As part of its efforts to diversify its energy sources and reduce its heavy crude oil and gas dependence on West Asia, India is ready to cross over 12,000 km to buy scarce energy resources from the far off Canada and the US.

Senior petroleum ministry officials disclosed that following a proposal from the Planning Commission, state-owned companies including Indian Oil are keen to source crude oil from Canada and LNG (liquefied natural gas) from both Canada and the US, for which discussions are underway.

For LNG imports, Indian buyers are contemplating the formation of a new company in Canada, the official said.

“We have conveyed our willingness to the petroleum ministry on this proposal for joining the proposed consortium of Indian PSUs or even go alone to source LNG from Albany province based on techno-economic viability,” a senior IOC official confirmed.

India does not have a free trade agreement with the US, but is in talks to relax bilateral trade norms. Currently, gas exports from the US is permitted to only those nations that have an FTA with it. Even with Canada, India does not have any engagement as of now; however, there are no restrictions on importing oil and gas from that country.

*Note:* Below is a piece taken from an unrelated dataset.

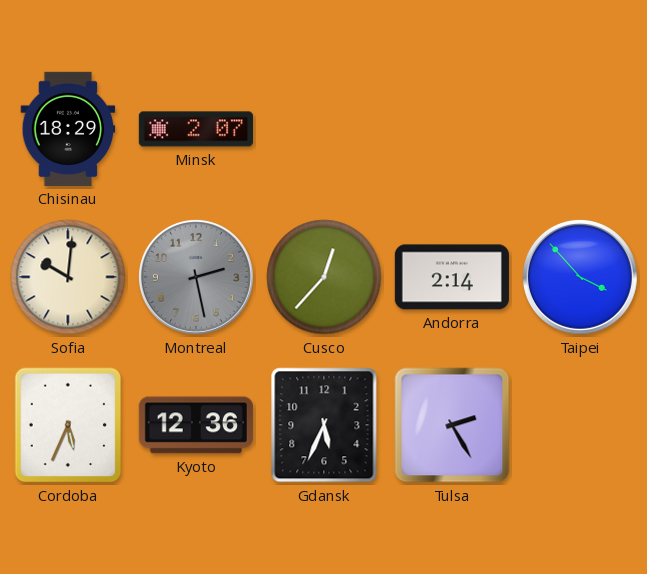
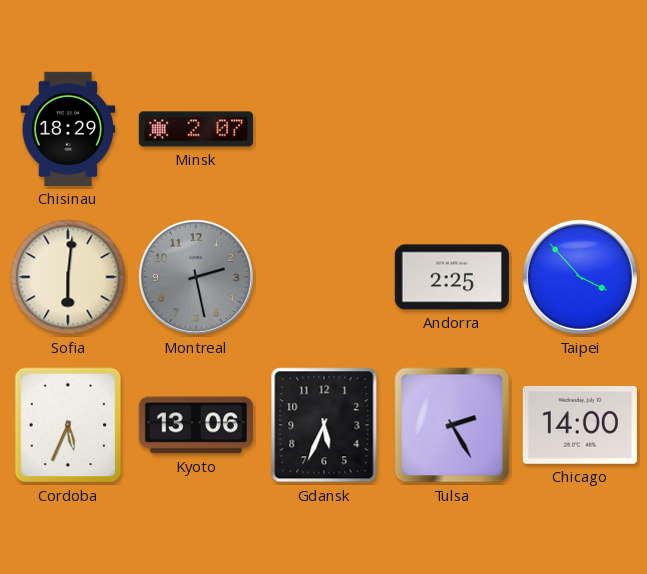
Sofia: 10:01 -> 6:01
Cusco: 12:37 -> none
Andorra: 2:14 -> 2:25
Kyoto: 12:36 -> 13:06
Chicago: none -> 14:00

Canadian oil producers are looking to diversify markets for their crude oil grades. “There is limited pipeline capacity available at present to transport western Canadian crude to the Canadian west coast for onward transportation to Asia. Crude oil producers there are planning to increase connectivity to world markets by adding more pipeline capacity,” the IOC official told HT.

The Canadian conventional grade of crude oil gives India price advantage over the comparable crude varieties being sourced from West Asia.

“During January-June 2012, Canadian synthetic crudes were priced on an average between $62 a $83 a barrel whereas similar crudes were priced on an average between $90 to 95 a barrel against the average price for Brent at $113/bbl during the same period,” the official said.

Companies like IOC are examining the suitability of using this synthetic grade of crude, the official said: “If it is found suitable, it could then compete with other crude oil grades from other region of the world for Indian refineries.”

Canadian companies would however be seeking long-term commitments from customers of major consuming countries like India for sourcing their crude oil, so that they can decide on investing in the pipeline projects. The appraisal of the Canadian crude by Indian refiners, thus, becomes of utmost importance, since long-term commitments would become feasible only if the crude meets the Indian requirements.